Researchers have developed biomaterials for bone regeneration from beer brewing waste.

A collaboration among the Mahou and Createch Co., Universidad Politécnica de Madrid (UPM) and the Institute of Materials Science and the Institute of Catalysis and Petrochemistry of Consejo Superior de Investigaciones Científicas (CSIC), has developed biocompatible materials to be used as support for bone regeneration from bagasse (residue) left over after beer brewing. Bagasse is constituted by organic waste from malt, never experiencing modifications afterwards. This is the reason why bagasse is considered a subproduct, commonly used to make fodder and it is inexpensive. The resulting new materials are an alternative to prosthetic material made from processed sheep bones or expensive synthetic materials.

The waste obtained from the beer brewing process contains the main chemical components found in bones (phosphorus, calcium, magnesium and silica), that after undergoing modification processes, this waste can be used as support or scaffold to promote bone regeneration for medical applications such as coating prosthesis or bone grafts. Waste usage from the food industry is a great source of raw material recovery because it is rich in chemical diversity and it can reduce the impact generated by the accumulation of waste in the environment.

Mouse osteoblasts growing over 3D matrixes developed from food industry waste. Credit: Milagros Ramos and Ana Martínez Serrano, CTB-UPM

So far, the usage of synthetic materials as bone substitutes is the most used therapy for treatment of bone diseases. The therapeutic strategies are based on stiff porous scaffolds made of biocompatible materials to be used as molds. These molds will provide mechanical stability and will promote the growth of the new bone tissue that helps its regeneration.

The synthetic calcium phosphates are frequently used as matrices and coatings for orthopedic implants because of their resemblance to the composition of a bone. These materials are often obtained through chemical reactions of complex synthesis that use toxic reagents (for example benzoyl peroxides benzene and aniline) and calcinations at high temperatures close to 1500 ° C. As a result of this process, we obtain bioceramics but just after adding silicon through the hydrolysis of TEOS and sintering over 1,100 ° C.

The billing of the brewing sector was €2,990 million in 2012, almost covering completely the total production of malt and hops in the country. The most common products in the production process are bagasse, yeast and malt dried residues.

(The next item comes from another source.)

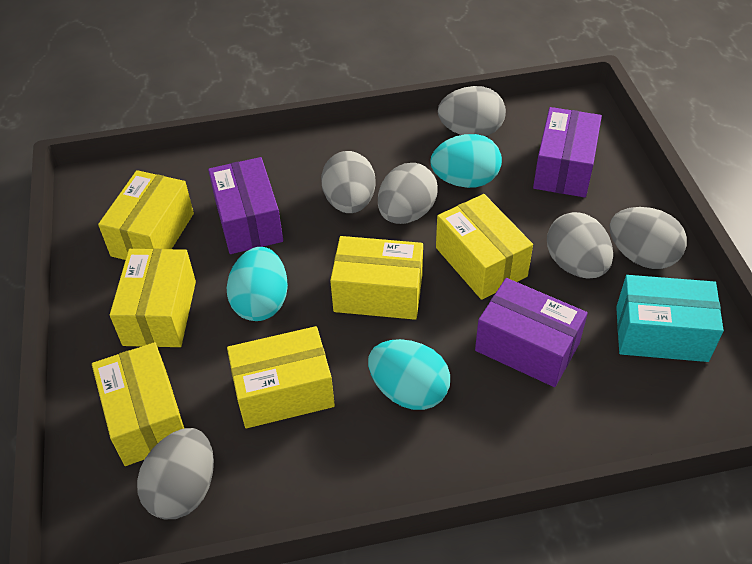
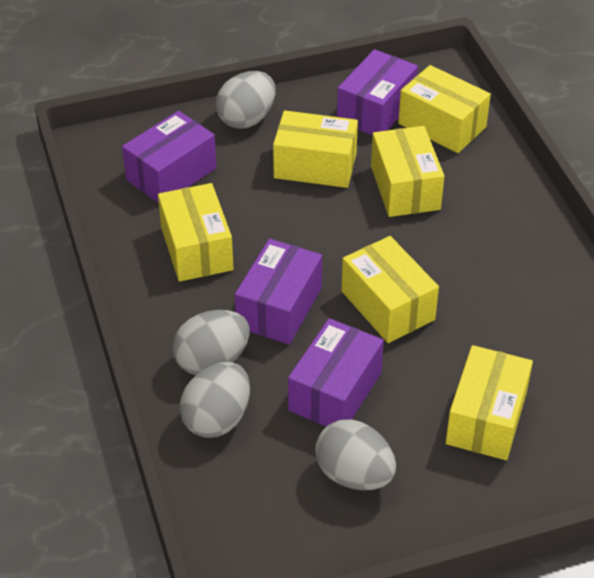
grey egg: [137,428,214,519] [321,151,376,213] [378,163,438,224] [438,86,506,136] [547,212,613,278] [609,207,687,269] = 6 -> [173,310,249,375] [180,362,250,438] [216,71,276,129] [315,419,396,490] = 4
purple box: [208,157,283,254] [475,278,588,387] [533,107,602,197] = 3 -> [122,111,217,203] [235,239,322,345] [288,318,384,426] [337,49,418,135] = 4
turquoise box: [616,275,724,362] = 1 -> none = 0
turquoise egg: [227,247,288,321] [368,339,450,410] [431,134,502,188] = 3 -> none = 0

Biomaterial used as a matrix for bone regeneration and made by a porous block of 1 cm height which was obtained from the beer bagasse treatment. Credit: Angeles Martín Luengo, Malcolm Yates and Eduardo Sáez, ICMM-CSIC and ICP-CSIC

The treatments applied to bagasse residue in this research give as a result a new material rich in silicon, phosphorus, calcium and magnesium. The analysis of this new material shows the presence of interconnected pores of between 50 and 500 microns in diameter which is similar to the porosity of cancellous bone. All this would facilitate the complete vascularization after the bone implant.

A first approach using cell cultures has established the biocompatibility of the materials by analyzing the cell viability of cultured osteoblasts in the presence of powder materials components. Then, after compacting and sintering the materials that became 3D solid matrixes, the ability of bone-like cells to adhere to these materials were analyzed.

Also, researchers analyzed how these materials proliferate and distinguish from the mature bone cells which are able to express typical markers of bone phenotype such as alkaline phosphatase and to conduct the collagen synthesis and mineralization of the extracellular matrix.

Citation: SÁEZ ROJO, E; RAMOS, M; YATES, M; MARTÍN-LUENGO, MA; MARTÍNEZ SERRANO, AM; CIVANTOS, A; LÓPEZ-LACOMBA, JL; REILLY, G; VERVAET, C; TARTERRA, JL; FITE LB; VEGA ARGOMANIZ, L. “Preparation, characterization and in vitro osteoblast growth of waste-derived biomaterials”. RSC Advances 4 (25): 12630-12639. DOI: 10.1039/c3ra47534d. Pub 2014.